Polyacrylonitrile (PAN) is a low cost, easily available widely accepted base polymer to cast porous membranes in the range of ultrafiltration and microfiltration.

A detailed study on the effect of molecular weight of PAN homopolymer and its concentration on the cast membrane was undertaken including the effects of additive (PEG) molecular weight and concentration. Anti-fouling property of various membranes was evaluated using filtration of bovine serum albumin (BSA) solution.

Efficacy of these membranes was also studied for treatment of used engine oil.

Membrane with 8 wt% PEG 400 showed the best antifouling performance. Flux

decline ratio for this membrane was the lowest in between 10% to 20% and flux recovery ratio was above 90% for oil concentration between 100 to 1000 mg/l at 276 kPa transmembrane pressure (TMP). The experimental observation showed that oil concentration in permeate was found to be well within the permissible limit.
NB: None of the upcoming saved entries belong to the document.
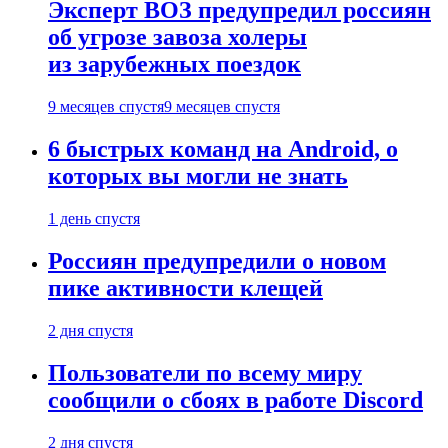
Эксперт ВОЗ предупредил россиян
об угрозе завоза холеры
из зарубежных поездок
9 месяцев спустя
9 месяцев спустя
6 быстрых команд на Android, о
которых вы могли не знать
1 день спустя
Россиян предупредили о новом
пике активности клещей
2 дня спустя
Пользователи по всему миру
сообщили о сбоях в работе Discord
2 дня спустя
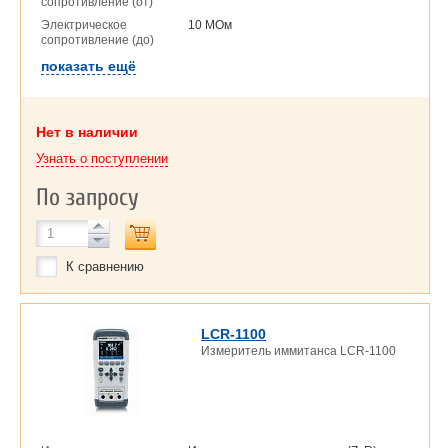
сопротивление (от)
Электрическое
10 МОм
сопротивление (до)
показать ещё
Нет в наличии
Узнать о поступлении
По запросу
К сравнению
LCR-1100
Измеритель иммитанса LCR-1100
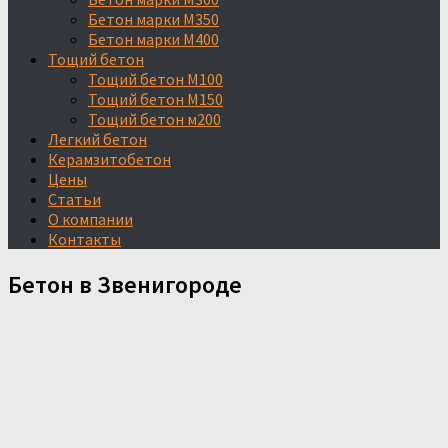
Бетон марки М350
Бетон марки М400
Тощий бетон
Тощий бетон М100
Тощий бетон М150
Тощий бетон м200
Легкий бетон
Керамзитобетон
Цены
Статьи
О компании
Контакты
Бетон в Звенигороде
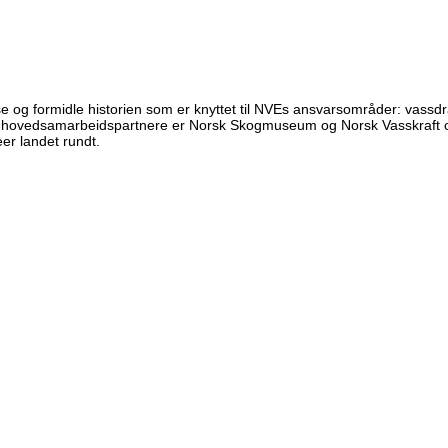
g formidle historien som er knyttet til NVEs ansvarsområder: vassdra
aste hovedsamarbeidspartnere er Norsk Skogmuseum og Norsk Vasskraf
r landet rundt.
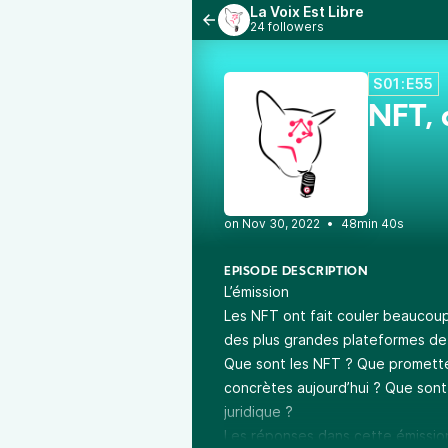
La Voix Est Libre
24 followers
S01:E55
NFT, 
•
48min 40s
EPISODE DESCRIPTION
L’émission
Les NFT ont fait couler beaucoup d
des plus grandes plateformes de 
Que sont les NFT ? Que promettent
concrètes aujourd’hui ? Que sont-
juridique ?
Les réponses dans cette émission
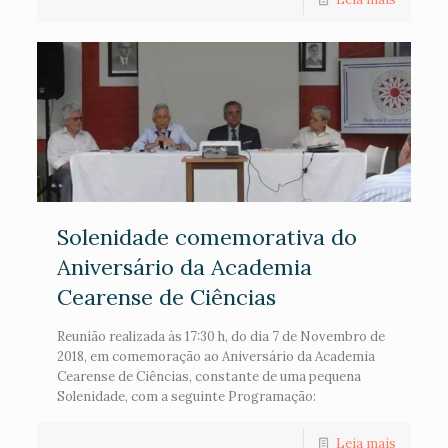
Solenidade comemorativa do
Aniversário da Academia
Cearense de Ciências
Reunião realizada às 17:30 h, do dia 7 de Novembro de
2018, em comemoração ao Aniversário da Academia
Cearense de Ciências, constante de uma pequena
Solenidade, com a seguinte Programação:
Leia mais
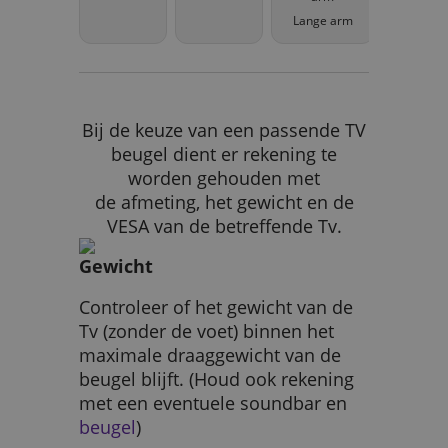
Lange arm
Bij de keuze van een passende TV
beugel dient er rekening te
worden gehouden met
de afmeting, het gewicht en de
VESA van de betreffende Tv.
Gewicht
Controleer of het gewicht van de
Tv (zonder de voet) binnen het
maximale draaggewicht van de
beugel blijft. (Houd ook rekening
met een eventuele soundbar en
beugel
)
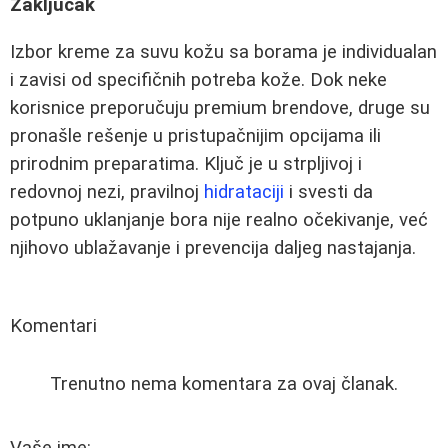
Zaključak
Izbor kreme za suvu kožu sa borama je individualan
i zavisi od specifičnih potreba kože. Dok neke
korisnice preporučuju premium brendove, druge su
pronašle rešenje u pristupačnijim opcijama ili
prirodnim preparatima. Ključ je u strpljivoj i
redovnoj nezi, pravilnoj
hidrataciji
i svesti da
potpuno uklanjanje bora nije realno očekivanje, već
njihovo ublažavanje i prevencija daljeg nastajanja.
Komentari
Trenutno nema komentara za ovaj članak.
Vaše ime:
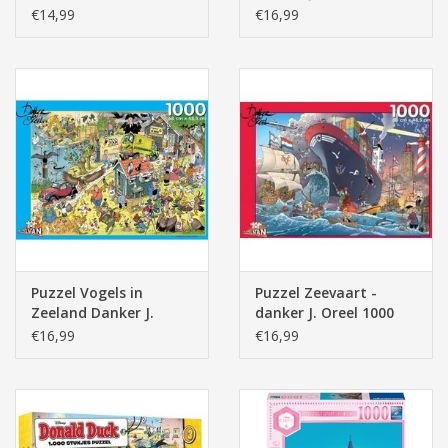
Spreekwoordenpret
stukjes
€14,99
€16,99
1000 stukjes
Puzzel Vogels in
Puzzel Zeevaart -
Zeeland Danker J.
danker J. Oreel 1000
Oreel 1000 stukjes
stukjes
€16,99
€16,99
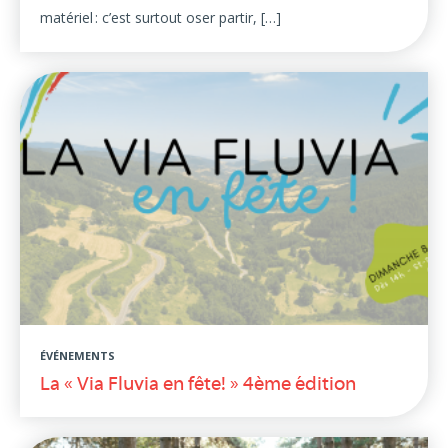
matériel : c’est surtout oser partir, […]
ÉVÉNEMENTS
La « Via Fluvia en fête! » 4ème édition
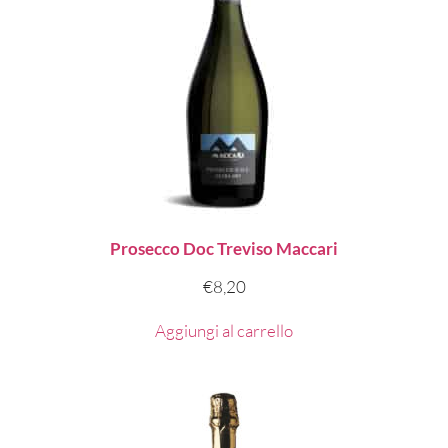
Prosecco Doc Treviso Maccari
€
8,20
Aggiungi al carrello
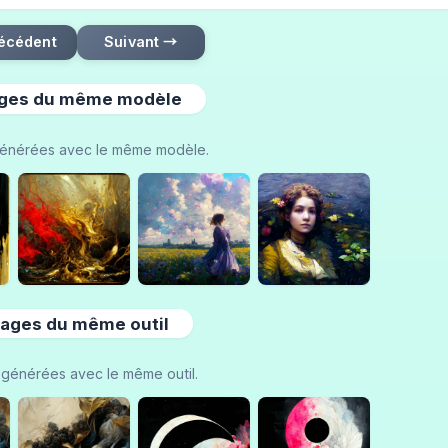
écédent
Suivant →
ges du même modèle
énérées avec le même modèle.
ages du même outil
générées avec le même outil.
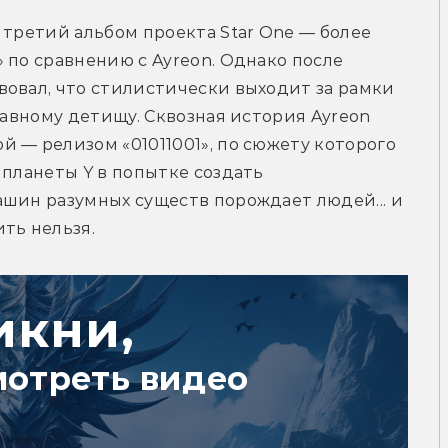
 третий альбом проекта Star One — более 
 по сравнению с Ayreon. Однако после 
овал, что стилистически выходит за рамки 
лавному детищу. Сквозная история Ayreon 
 — релизом «01011001», по сюжету которого 
планеты Y в попытке создать 
шин разумных существ порождает людей... и 
ть нельзя.
икни,
мотреть видео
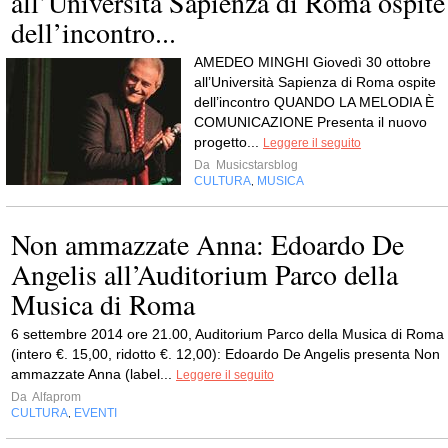
all’Università Sapienza di Roma ospite
dell’incontro...
AMEDEO MINGHI Giovedì 30 ottobre
all’Università Sapienza di Roma ospite
dell’incontro QUANDO LA MELODIA È
COMUNICAZIONE Presenta il nuovo
progetto...
Leggere il seguito
Da
Musicstarsblog
CULTURA
MUSICA
,
Non ammazzate Anna: Edoardo De
Angelis all’Auditorium Parco della
Musica di Roma
6 settembre 2014 ore 21.00, Auditorium Parco della Musica di Roma
(intero €. 15,00, ridotto €. 12,00): Edoardo De Angelis presenta Non
ammazzate Anna (label...
Leggere il seguito
Da
Alfaprom
CULTURA
EVENTI
,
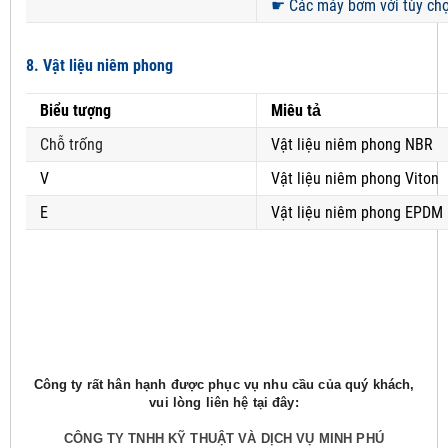
☛
Các máy bơm với tùy chọn
8. Vật liệu niêm phong
Biểu tượng
Miêu tả
Chỗ trống
Vật liệu niêm phong NBR
V
Vật liệu niêm phong Viton
E
Vật liệu niêm phong EPDM
Công ty rất hân hạnh được phục vụ nhu cầu của quý khách,
vui lòng liên hệ tại đây:
CÔNG TY TNHH KỸ THUẬT VÀ DỊCH VỤ MINH PHÚ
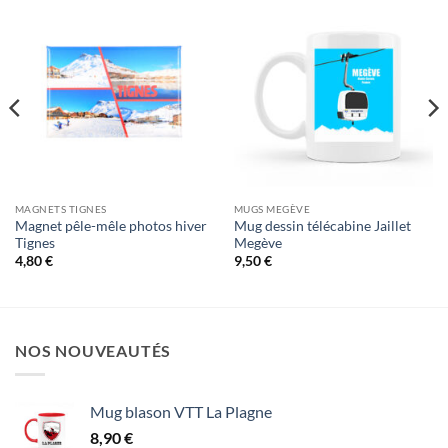
MAGNETS TIGNES
MUGS MEGÈVE
Magnet pêle-mêle photos hiver
Mug dessin télécabine Jaillet
Tignes
Megève
4,80
€
9,50
€
NOS NOUVEAUTÉS
Mug blason VTT La Plagne
8,90
€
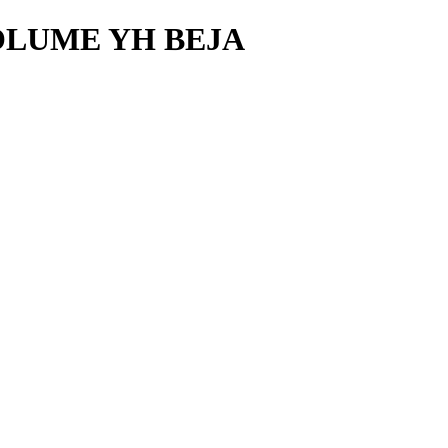
OLUME YH BEJA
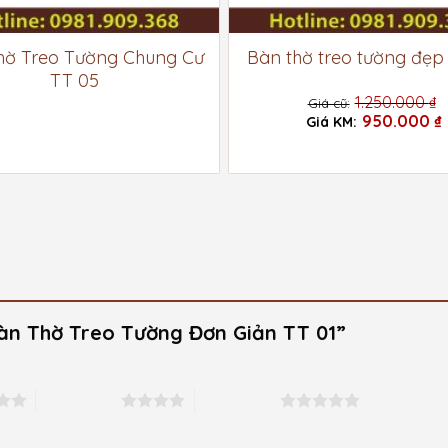
hờ Treo Tường Chung Cư
Bàn thờ treo tường đẹp
TT 05
1.250.000
₫
Giá
950.000
₫
gốc
Giá
là:
hiện
1.250.000 ₫
tại
là:
950.000 ₫.
Bàn Thờ Treo Tường Đơn Giản TT 01”
4 trên 5 sao
5 trên 5 sao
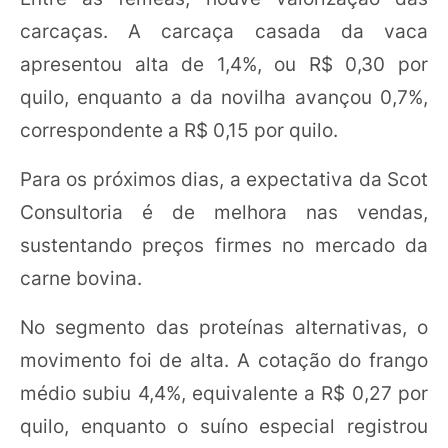
carcaças. A carcaça casada da vaca
apresentou alta de 1,4%, ou R$ 0,30 por
quilo, enquanto a da novilha avançou 0,7%,
correspondente a R$ 0,15 por quilo.
Para os próximos dias, a expectativa da Scot
Consultoria é de melhora nas vendas,
sustentando preços firmes no mercado da
carne bovina.
No segmento das proteínas alternativas, o
movimento foi de alta. A cotação do frango
médio subiu 4,4%, equivalente a R$ 0,27 por
quilo, enquanto o suíno especial registrou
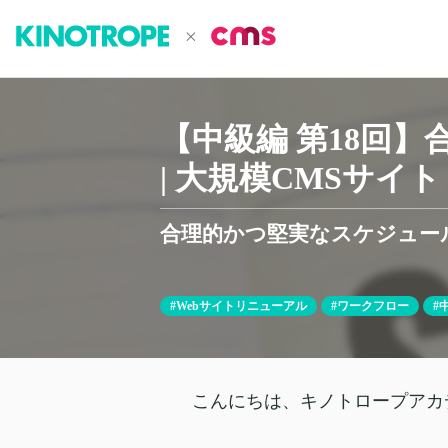
【中級編 第18回
| 大規模CMSサイト
合理的かつ堅実なスケジュー
#Webサイトリニューアル
#ワークフロー
#
こんにちは、キノトロープアカ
Casting of flat sheet polyacrylonitrile (PAN)/polyurethane (PU) blend membranes was reported for the first time in this work. PU made the membrane more porous. Ternary phase diagram indicated that addition of PU increases thermodynamic instability of the blend. PAN/PU blend membrane (70:30) exhibited the maximum antifouling characteristic with 99% flux recovery ratio associated with complete removal of turbidity and organic matters.

Flat sheet mixed-matrix membranes (MMM) were cast by blending PAN with iron oxide nanoparticles (Fe3O4) followed by chitosan coating. Removal of humic acids and microorganisms from wastewater was tested using these membranes. The long term stability of MMM was demonstrated by conducting the experiment for 50 hours under continuous cross flow mode. Effects of various operating conditions like transmembrane pressure, cross flow rate and feed concentration on membrane performance were also investigated.

Keywords: Ultrafiltration, nanofiltration; molecular weight cut-off; flux recovery ratio; flux decline ratio; polymer blend; ternary phase diagram; mixed matrix membrane; iron oxide nanoparticles.